How We Know What Isn't So

Feeling Deceived by the Chiefs, Eagles, and (for some reason) Vikings

Invincible Became Vulnerable

Despite being Superman on the field, Mahomes appears the everyman off it. From his curly hair, dadbod, and Kermit the Frog voice, he looks nothing like an average QB let alone an all-time great….which could also be said about Sunday’s performance. 

For the second time, Mahomes has been embarrassed on football’s highest stage. Once is a fluke, but twice is a connection. 

His first Super Bowl loss (aka the COVID Championship) felt like an aberration. He had won his first Lombardi in the previous season and would contribute two more after, opening a dialogue about a dynasty.  

His 31-9 loss was also under the radar, hiding behind pro-Tampa Bay narratives. 

Mahomes congratulating Brady after Super Bowl LV

Leading up to the game, fans highlighted the Buccaneers’ becoming the first team to play the Super Bowl in their home stadium and the media was captivated by Tom Brady’s ascension into divinity. Eight months prior, Belichick had thrown him off the pirate shop, and here he was leading his new team to a title in his first season.

Once Tampa Bay had completed their Super Bowl triumph, Brady now claimed more Super Bowl titles than any individual franchise. 

Mahomes’ deplorable statline (26-49, 0 TD, 2 INT, 3 SK) was overshadowed by Brady’s contributions and became merely an afterthought on a stellar resume.

However, this past Sunday’s performance - an abominable no-show by Mahomes and co. changed his legacy.

In Mahomes’ two Super Bowl losses, his team hasn’t even sniffed a competitive fourth quarter with both game scores - differentials of 22 and 18 points - appearing closer than the actual gameplay would indicate. At least in Brady’s three Super Bowl losses, he kept his team competitive down to the wire, as each was a one score game with last-gasp Hail Mary attempts.

Beyond looking at the back of one’s players card, we will remember players by how they made us feel through iconic moments captured on screen. In conjunction with images of Mahomes triumphantly smiling, joyfully screaming, and holding up the Lombardi, our brains are now seared with shots of Mahomes sitting on the sideline bench forlorn, bewildered, lips puckered.

Athletes have bad moments on the sidelines and the affect of many facial expressions or postures are taken out of context. Unfortunately for Mahomes, there’s no story in which those dismal images of him are taken out of context. 

This isn’t like MJ being held by his teammates in the flu game - dehydrated, dejected, writhing in anguish. 

This isn’t like Tiger Woods who in the 2008 US Open was caught wincing and limping as he played on a torn ACL.

Records excerpted from a collection:

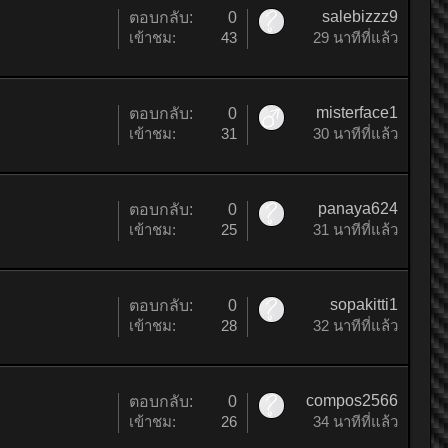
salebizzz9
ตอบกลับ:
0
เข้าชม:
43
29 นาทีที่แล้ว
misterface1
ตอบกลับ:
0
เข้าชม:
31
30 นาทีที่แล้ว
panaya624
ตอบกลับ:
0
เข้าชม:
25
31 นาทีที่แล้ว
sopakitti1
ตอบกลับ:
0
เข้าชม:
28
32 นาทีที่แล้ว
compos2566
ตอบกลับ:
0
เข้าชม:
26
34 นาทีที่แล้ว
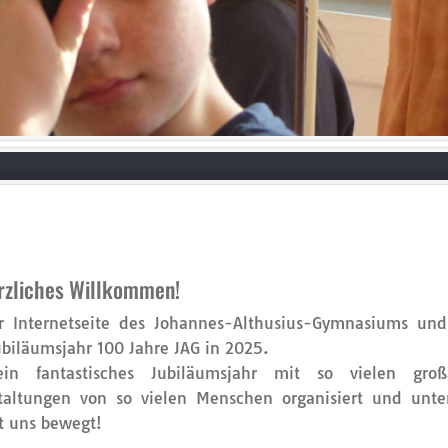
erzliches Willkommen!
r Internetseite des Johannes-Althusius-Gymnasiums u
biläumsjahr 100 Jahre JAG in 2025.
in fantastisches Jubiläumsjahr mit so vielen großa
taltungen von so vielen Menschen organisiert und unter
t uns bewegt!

### QUESTIONS TO ANSWER:
**a.** Answer these questions using the Mahomes article:
(i) What was the final score of Mahomes' first Super Bowl loss?
(ii) How many touchdown passes did Mahomes throw in that game?
(iii) At which year's US Open was Tiger Woods caught wincing and limping?
**b.** List every football team the Mahomes article names.
**c.** Pick up the Mahomes article right after its last sentence and keep writing.

### OUTPUTS FOR THE TASKS:
**a.**
(i) 31-9
(ii) 0
(iii) 2008

**b.** Chiefs, Eagles, Vikings, Buccaneers (also called Tampa Bay)

**c.**
In a vacuum, photographs of those two depleted athletes could be symbolic of a high stakes loss.* Yet in those specific competitions, these players valiantly willed themselves to win. 

Even beyond those two triumphs, their performances during the apex of battle are in a different tier than Mahomes. 

Jordan went 6-0 in the Finals. Tiger lost just once when leading in the final round, which during the least prestigious major (PGA Championship). On the highest stages, these players never lost, choked, or in any form demonstrated being second best at their craft. They always had the final say and the last laugh.

Future generations of sports nerds will Google “Every Super Bowl score”, see the Super Bowl LIX score, and not realize the extent of its one-sidedness.

For Mahomes, two Super Bowl blowouts will stain his legacy. Not from a stats perspective, because I expect him to win at least one more Super Bowls; Rather how these unsightly images of a supposed leader/king/God will be ingrained in millions of people’s memories. The collective consciousness of Americans now have film on Mahomes being fragile, incompetent, and vincible. 

When the spotlight shines brightest in the highest stage, spectators' critiques are most deleterious. We arrived for a threepeat and departed feeling bamboozled.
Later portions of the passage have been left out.